EV owners will give an odometer reading when buying their RUC license. A vehicle’s odometer will be reviewed whenever a warrant of fitness is undertaken, and an invoice issued for the difference.
Owners of plug-in hybrid vehicles will pay a reduced rate of NZ$53/'000km ($ 33/'000km) so that they are not double taxed, as they are also required to pay fuel excise duty.
New Zealand also ended its rebate scheme for EV purchasers — known as the clean car discount (CCD) — at the end of December 2023, citing concerns about the scheme's cost.

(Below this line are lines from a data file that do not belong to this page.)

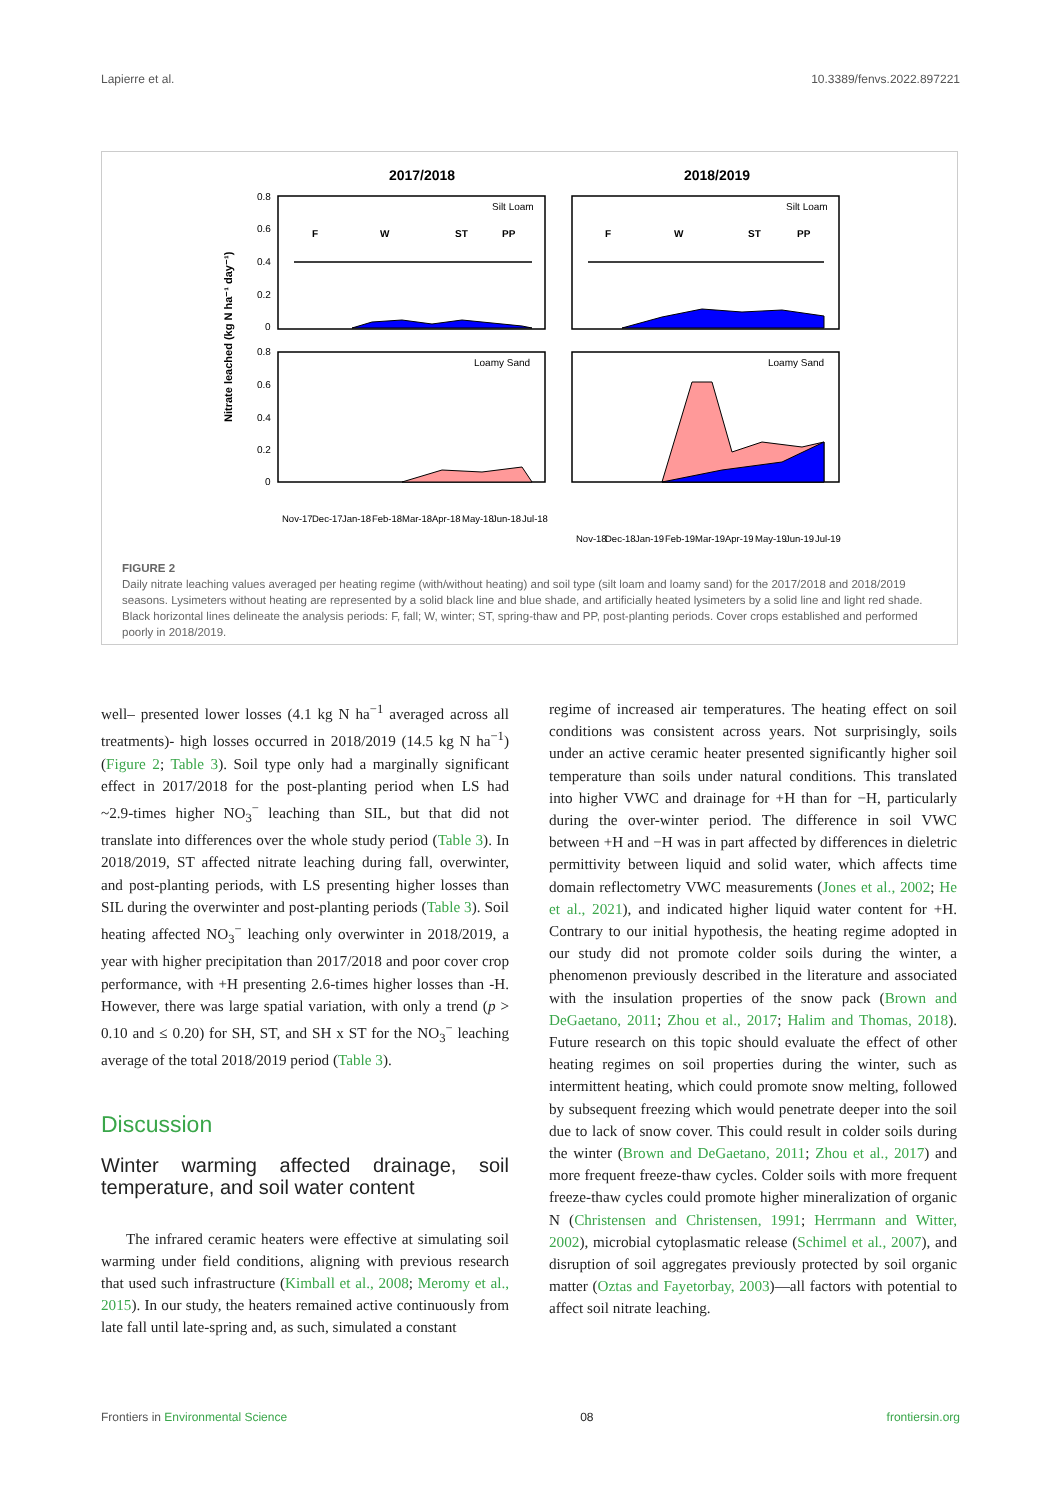Lapierre et al. 10.3389/fenvs.2022.897221
2017/2018
2018/2019
Nitrate leached (kg N ha⁻¹ day⁻¹)
0.8
0.6
0.4
0.2
0
0.8
0.6
0.4
0.2
0
Silt Loam
Silt Loam
Loamy Sand
Loamy Sand
F
W
ST
PP
F
W
ST
PP
Nov-17
Dec-17
Jan-18
Feb-18
Mar-18
Apr-18
May-18
Jun-18
Jul-18
Nov-18
Dec-18
Jan-19
Feb-19
Mar-19
Apr-19
May-19
Jun-19
Jul-19
FIGURE 2
Daily nitrate leaching values averaged per heating regime (with/without heating) and soil type (silt loam and loamy sand) for the 2017/2018 and 2018/2019 seasons. Lysimeters without heating are represented by a solid black line and blue shade, and artificially heated lysimeters by a solid line and light red shade. Black horizontal lines delineate the analysis periods: F, fall; W, winter; ST, spring-thaw and PP, post-planting periods. Cover crops established and performed poorly in 2018/2019.
well– presented lower losses (4.1 kg N ha<sup>−1</sup> averaged across all treatments)- high losses occurred in 2018/2019 (14.5 kg N ha<sup>−1</sup>) (Figure 2; Table 3). Soil type only had a marginally significant effect in 2017/2018 for the post-planting period when LS had ~2.9-times higher NO<sub>3</sub><sup>−</sup> leaching than SIL, but that did not translate into differences over the whole study period (Table 3). In 2018/2019, ST affected nitrate leaching during fall, overwinter, and post-planting periods, with LS presenting higher losses than SIL during the overwinter and post-planting periods (Table 3). Soil heating affected NO<sub>3</sub><sup>−</sup> leaching only overwinter in 2018/2019, a year with higher precipitation than 2017/2018 and poor cover crop performance, with +H presenting 2.6-times higher losses than -H. However, there was large spatial variation, with only a trend (p > 0.10 and ≤ 0.20) for SH, ST, and SH x ST for the NO<sub>3</sub><sup>−</sup> leaching average of the total 2018/2019 period (Table 3).
Discussion
Winter warming affected drainage, soil temperature, and soil water content
The infrared ceramic heaters were effective at simulating soil warming under field conditions, aligning with previous research that used such infrastructure (Kimball et al., 2008; Meromy et al., 2015). In our study, the heaters remained active continuously from late fall until late-spring and, as such, simulated a constant
regime of increased air temperatures. The heating effect on soil conditions was consistent across years. Not surprisingly, soils under an active ceramic heater presented significantly higher soil temperature than soils under natural conditions. This translated into higher VWC and drainage for +H than for −H, particularly during the over-winter period. The difference in soil VWC between +H and −H was in part affected by differences in dieletric permittivity between liquid and solid water, which affects time domain reflectometry VWC measurements (Jones et al., 2002; He et al., 2021), and indicated higher liquid water content for +H. Contrary to our initial hypothesis, the heating regime adopted in our study did not promote colder soils during the winter, a phenomenon previously described in the literature and associated with the insulation properties of the snow pack (Brown and DeGaetano, 2011; Zhou et al., 2017; Halim and Thomas, 2018). Future research on this topic should evaluate the effect of other heating regimes on soil properties during the winter, such as intermittent heating, which could promote snow melting, followed by subsequent freezing which would penetrate deeper into the soil due to lack of snow cover. This could result in colder soils during the winter (Brown and DeGaetano, 2011; Zhou et al., 2017) and more frequent freeze-thaw cycles. Colder soils with more frequent freeze-thaw cycles could promote higher mineralization of organic N (Christensen and Christensen, 1991; Herrmann and Witter, 2002), microbial cytoplasmatic release (Schimel et al., 2007), and disruption of soil aggregates previously protected by soil organic matter (Oztas and Fayetorbay, 2003)—all factors with potential to affect soil nitrate leaching.
Frontiers in Environmental Science 08 frontiersin.org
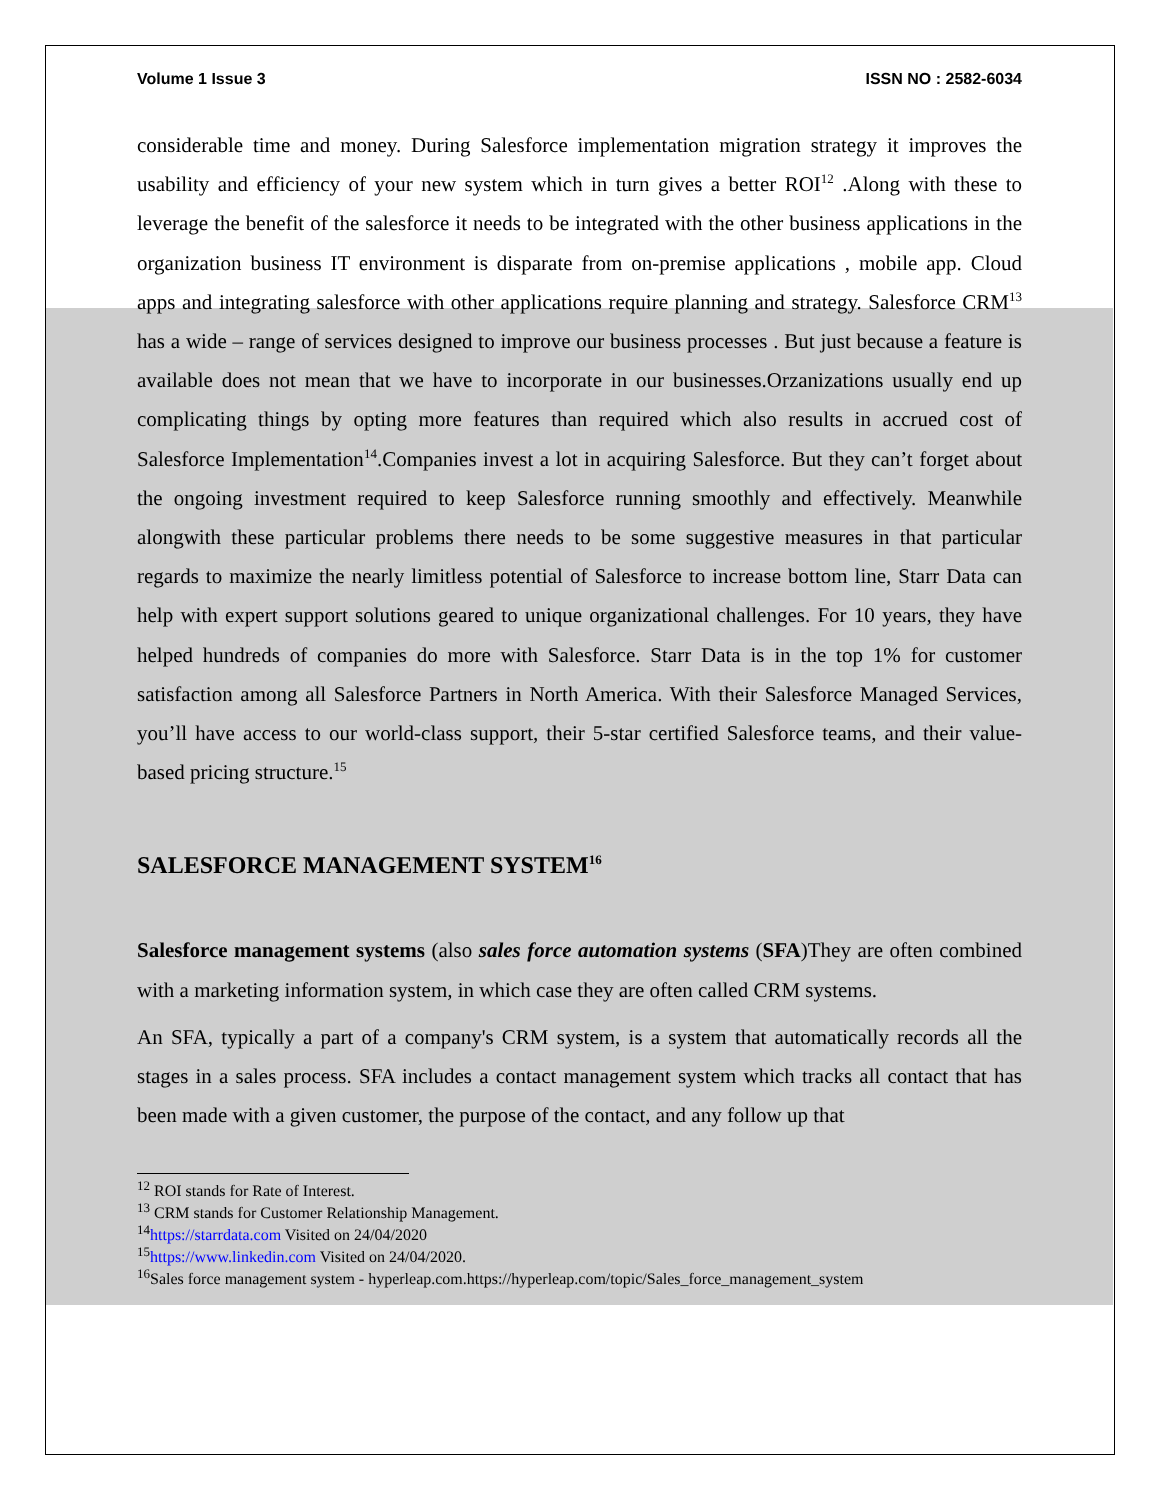Volume 1 Issue 3 ISSN NO : 2582-6034
considerable time and money. During Salesforce implementation migration strategy it improves the usability and efficiency of your new system which in turn gives a better ROI<sup>12</sup> .Along with these to leverage the benefit of the salesforce it needs to be integrated with the other business applications in the organization business IT environment is disparate from on-premise applications , mobile app. Cloud apps and integrating salesforce with other applications require planning and strategy. Salesforce CRM<sup>13</sup> has a wide – range of services designed to improve our business processes . But just because a feature is available does not mean that we have to incorporate in our businesses.Orzanizations usually end up complicating things by opting more features than required which also results in accrued cost of Salesforce Implementation<sup>14</sup>.Companies invest a lot in acquiring Salesforce. But they can’t forget about the ongoing investment required to keep Salesforce running smoothly and effectively. Meanwhile alongwith these particular problems there needs to be some suggestive measures in that particular regards to maximize the nearly limitless potential of Salesforce to increase bottom line, Starr Data can help with expert support solutions geared to unique organizational challenges. For 10 years, they have helped hundreds of companies do more with Salesforce. Starr Data is in the top 1% for customer satisfaction among all Salesforce Partners in North America. With their Salesforce Managed Services, you’ll have access to our world-class support, their 5-star certified Salesforce teams, and their value-based pricing structure.<sup>15</sup>
SALESFORCE MANAGEMENT SYSTEM<sup>16</sup>
Salesforce management systems (also sales force automation systems (SFA)They are often combined with a marketing information system, in which case they are often called CRM systems.
An SFA, typically a part of a company's CRM system, is a system that automatically records all the stages in a sales process. SFA includes a contact management system which tracks all contact that has been made with a given customer, the purpose of the contact, and any follow up that
<sup>12</sup> ROI stands for Rate of Interest.
<sup>13</sup> CRM stands for Customer Relationship Management.
<sup>14</sup> https://starrdata.com Visited on 24/04/2020
<sup>15</sup> https://www.linkedin.com Visited on 24/04/2020.
<sup>16</sup> Sales force management system - hyperleap.com.https://hyperleap.com/topic/Sales_force_management_system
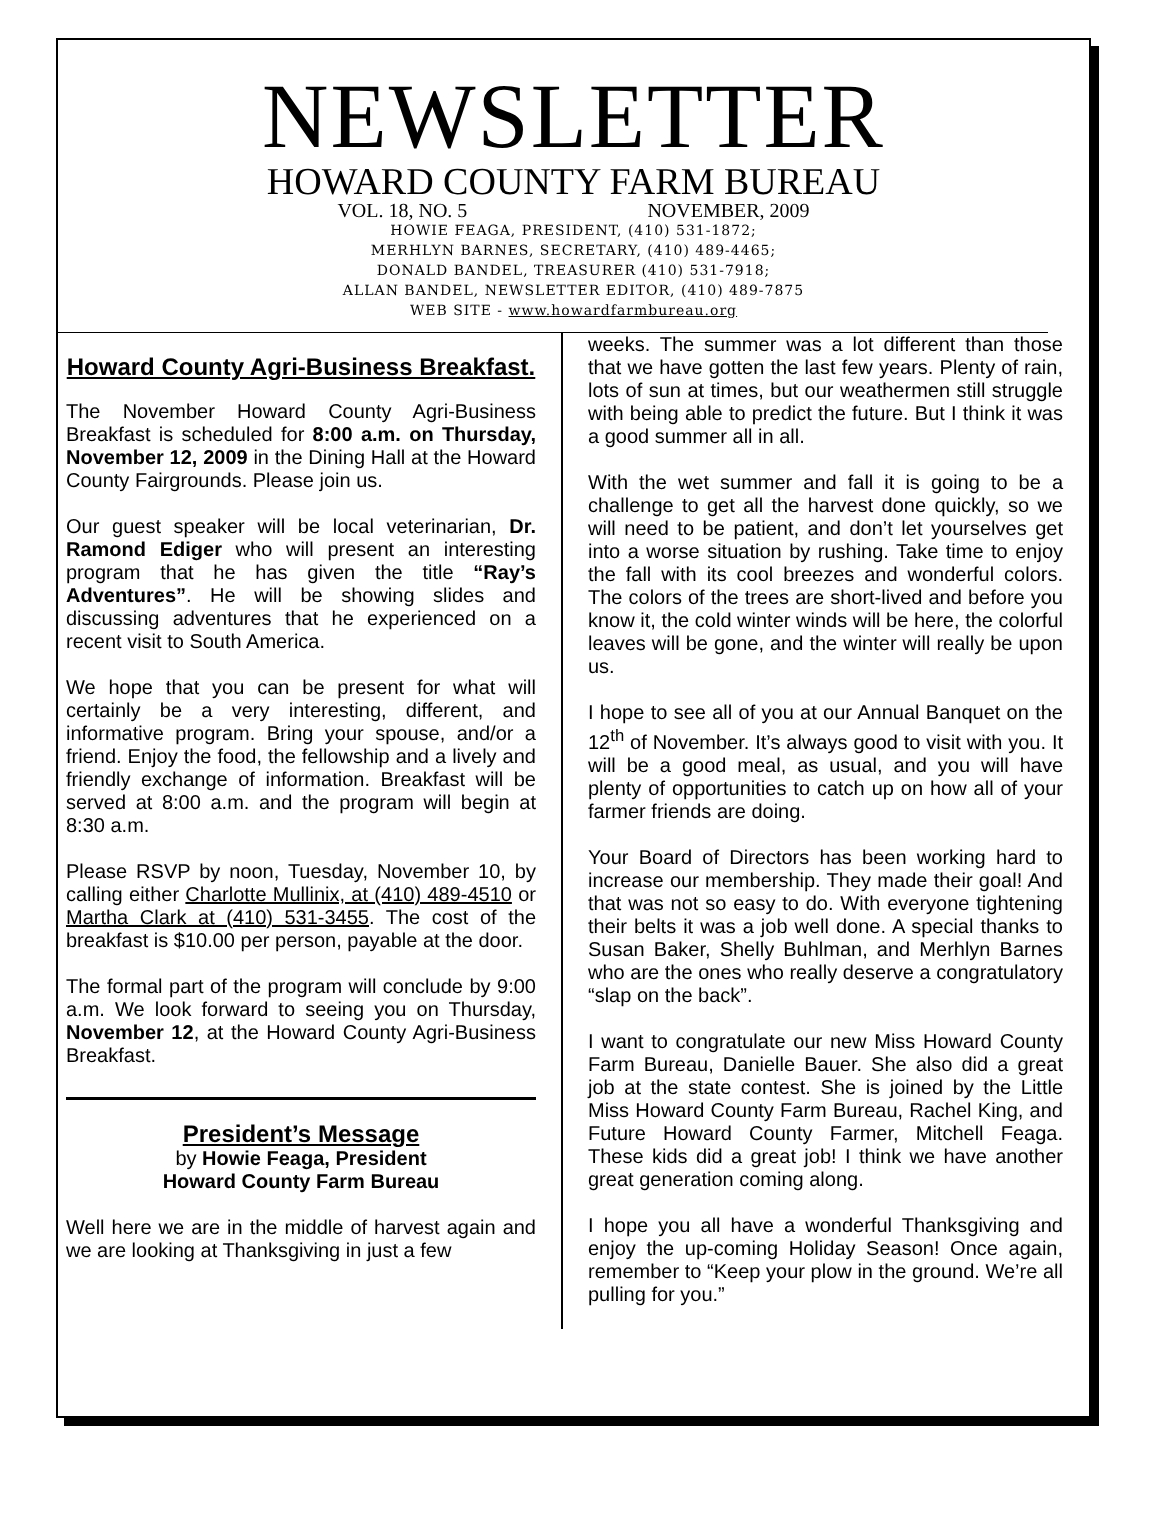NEWSLETTER
HOWARD COUNTY FARM BUREAU
VOL. 18, NO. 5 NOVEMBER, 2009
HOWIE FEAGA, PRESIDENT, (410) 531-1872;
MERHLYN BARNES, SECRETARY, (410) 489-4465;
DONALD BANDEL, TREASURER (410) 531-7918;
ALLAN BANDEL, NEWSLETTER EDITOR, (410) 489-7875
WEB SITE - www.howardfarmbureau.org
Howard County Agri-Business Breakfast.
The November Howard County Agri-Business Breakfast is scheduled for 8:00 a.m. on Thursday, November 12, 2009 in the Dining Hall at the Howard County Fairgrounds. Please join us.
Our guest speaker will be local veterinarian, Dr. Ramond Ediger who will present an interesting program that he has given the title “Ray’s Adventures”. He will be showing slides and discussing adventures that he experienced on a recent visit to South America.
We hope that you can be present for what will certainly be a very interesting, different, and informative program. Bring your spouse, and/or a friend. Enjoy the food, the fellowship and a lively and friendly exchange of information. Breakfast will be served at 8:00 a.m. and the program will begin at 8:30 a.m.
Please RSVP by noon, Tuesday, November 10, by calling either Charlotte Mullinix, at (410) 489-4510 or Martha Clark at (410) 531-3455. The cost of the breakfast is $10.00 per person, payable at the door.
The formal part of the program will conclude by 9:00 a.m. We look forward to seeing you on Thursday, November 12, at the Howard County Agri-Business Breakfast.
President’s Message
by Howie Feaga, President
Howard County Farm Bureau
Well here we are in the middle of harvest again and we are looking at Thanksgiving in just a few
weeks. The summer was a lot different than those that we have gotten the last few years. Plenty of rain, lots of sun at times, but our weathermen still struggle with being able to predict the future. But I think it was a good summer all in all.
With the wet summer and fall it is going to be a challenge to get all the harvest done quickly, so we will need to be patient, and don’t let yourselves get into a worse situation by rushing. Take time to enjoy the fall with its cool breezes and wonderful colors. The colors of the trees are short-lived and before you know it, the cold winter winds will be here, the colorful leaves will be gone, and the winter will really be upon us.
I hope to see all of you at our Annual Banquet on the 12<sup>th</sup> of November. It’s always good to visit with you. It will be a good meal, as usual, and you will have plenty of opportunities to catch up on how all of your farmer friends are doing.
Your Board of Directors has been working hard to increase our membership. They made their goal! And that was not so easy to do. With everyone tightening their belts it was a job well done. A special thanks to Susan Baker, Shelly Buhlman, and Merhlyn Barnes who are the ones who really deserve a congratulatory “slap on the back”.
I want to congratulate our new Miss Howard County Farm Bureau, Danielle Bauer. She also did a great job at the state contest. She is joined by the Little Miss Howard County Farm Bureau, Rachel King, and Future Howard County Farmer, Mitchell Feaga. These kids did a great job! I think we have another great generation coming along.
I hope you all have a wonderful Thanksgiving and enjoy the up-coming Holiday Season! Once again, remember to “Keep your plow in the ground. We’re all pulling for you.”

The CCD programme began in July 2021 and offered rebates of up to NZ$7,015 for EVs, alongside penalties for more polluting vehicles.
EV sales spiked as consumers rushed to take advantage of the discount, reaching 50pc of all vehicle sales in December, according to consumer website evdb.nz.
But research by EV industry body Drive Electric finds that removing the CCD could lead to between 100,000 and 350,000 fewer EVs in New Zealand by 2030, hampering the nation's progress towards its adoption targets.
New Zealand has a target for 50pc of all light vehicle registrations to be EVs by 2029 and 100pc by 2035.
At the end of last year New Zealand's National Party, ACT New Zealand Party and New Zealand First Friday Party signed a coalition agreement to form a new government, with centre-right National Party leader Christopher Luxon becoming prime minister.